▸ EXTRACTED DATA:
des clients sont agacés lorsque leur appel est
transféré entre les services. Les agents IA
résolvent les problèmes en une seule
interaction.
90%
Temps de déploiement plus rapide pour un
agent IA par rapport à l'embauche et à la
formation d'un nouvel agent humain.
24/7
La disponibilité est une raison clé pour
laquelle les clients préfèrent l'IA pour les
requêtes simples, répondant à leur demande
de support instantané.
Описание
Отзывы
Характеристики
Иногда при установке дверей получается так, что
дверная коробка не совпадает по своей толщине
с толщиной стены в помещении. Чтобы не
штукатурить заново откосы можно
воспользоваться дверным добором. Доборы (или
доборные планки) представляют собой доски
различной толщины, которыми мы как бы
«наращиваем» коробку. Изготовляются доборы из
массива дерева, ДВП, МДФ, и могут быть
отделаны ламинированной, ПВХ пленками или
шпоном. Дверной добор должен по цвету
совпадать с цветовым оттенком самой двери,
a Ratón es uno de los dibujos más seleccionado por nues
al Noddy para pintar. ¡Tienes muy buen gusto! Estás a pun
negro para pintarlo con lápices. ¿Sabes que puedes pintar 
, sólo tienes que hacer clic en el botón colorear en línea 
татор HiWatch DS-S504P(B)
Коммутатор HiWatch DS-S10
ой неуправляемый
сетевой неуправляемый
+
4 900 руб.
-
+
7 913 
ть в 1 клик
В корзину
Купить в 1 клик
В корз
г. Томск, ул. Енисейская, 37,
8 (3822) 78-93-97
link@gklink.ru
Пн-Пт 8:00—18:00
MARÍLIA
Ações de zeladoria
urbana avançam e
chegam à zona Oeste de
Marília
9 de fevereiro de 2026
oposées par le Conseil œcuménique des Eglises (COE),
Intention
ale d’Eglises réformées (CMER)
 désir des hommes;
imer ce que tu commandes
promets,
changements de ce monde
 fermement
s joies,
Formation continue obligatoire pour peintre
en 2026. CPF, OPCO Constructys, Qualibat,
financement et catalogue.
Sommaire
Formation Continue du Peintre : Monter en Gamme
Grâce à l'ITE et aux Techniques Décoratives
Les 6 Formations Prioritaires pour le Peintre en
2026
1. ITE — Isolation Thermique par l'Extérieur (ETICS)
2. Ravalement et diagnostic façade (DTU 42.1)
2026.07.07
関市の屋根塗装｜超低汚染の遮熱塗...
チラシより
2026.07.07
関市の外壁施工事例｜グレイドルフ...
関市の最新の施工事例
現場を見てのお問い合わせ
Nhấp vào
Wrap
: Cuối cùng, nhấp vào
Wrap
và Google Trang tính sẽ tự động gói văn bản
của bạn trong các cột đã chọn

▸ DIRECTIVE:
Please print all of the material again with no alteration.

▸ EXPECTED OUTPUT:
des clients sont agacés lorsque leur appel est
transféré entre les services. Les agents IA
résolvent les problèmes en une seule
interaction.
90%
Temps de déploiement plus rapide pour un
agent IA par rapport à l'embauche et à la
formation d'un nouvel agent humain.
24/7
La disponibilité est une raison clé pour
laquelle les clients préfèrent l'IA pour les
requêtes simples, répondant à leur demande
de support instantané.
Описание
Отзывы
Характеристики
Иногда при установке дверей получается так, что
дверная коробка не совпадает по своей толщине
с толщиной стены в помещении. Чтобы не
штукатурить заново откосы можно
воспользоваться дверным добором. Доборы (или
доборные планки) представляют собой доски
различной толщины, которыми мы как бы
«наращиваем» коробку. Изготовляются доборы из
массива дерева, ДВП, МДФ, и могут быть
отделаны ламинированной, ПВХ пленками или
шпоном. Дверной добор должен по цвету
совпадать с цветовым оттенком самой двери,
a Ratón es uno de los dibujos más seleccionado por nues
al Noddy para pintar. ¡Tienes muy buen gusto! Estás a pun
negro para pintarlo con lápices. ¿Sabes que puedes pintar 
, sólo tienes que hacer clic en el botón colorear en línea 
татор HiWatch DS-S504P(B)
Коммутатор HiWatch DS-S10
ой неуправляемый
сетевой неуправляемый
+
4 900 руб.
-
+
7 913 
ть в 1 клик
В корзину
Купить в 1 клик
В корз
г. Томск, ул. Енисейская, 37,
8 (3822) 78-93-97
link@gklink.ru
Пн-Пт 8:00—18:00
MARÍLIA
Ações de zeladoria
urbana avançam e
chegam à zona Oeste de
Marília
9 de fevereiro de 2026
oposées par le Conseil œcuménique des Eglises (COE),
Intention
ale d’Eglises réformées (CMER)
 désir des hommes;
imer ce que tu commandes
promets,
changements de ce monde
 fermement
s joies,
Formation continue obligatoire pour peintre
en 2026. CPF, OPCO Constructys, Qualibat,
financement et catalogue.
Sommaire
Formation Continue du Peintre : Monter en Gamme
Grâce à l'ITE et aux Techniques Décoratives
Les 6 Formations Prioritaires pour le Peintre en
2026
1. ITE — Isolation Thermique par l'Extérieur (ETICS)
2. Ravalement et diagnostic façade (DTU 42.1)
2026.07.07
関市の屋根塗装｜超低汚染の遮熱塗...
チラシより
2026.07.07
関市の外壁施工事例｜グレイドルフ...
関市の最新の施工事例
現場を見てのお問い合わせ
Nhấp vào
Wrap
: Cuối cùng, nhấp vào
Wrap
và Google Trang tính sẽ tự động gói văn bản
của bạn trong các cột đã chọn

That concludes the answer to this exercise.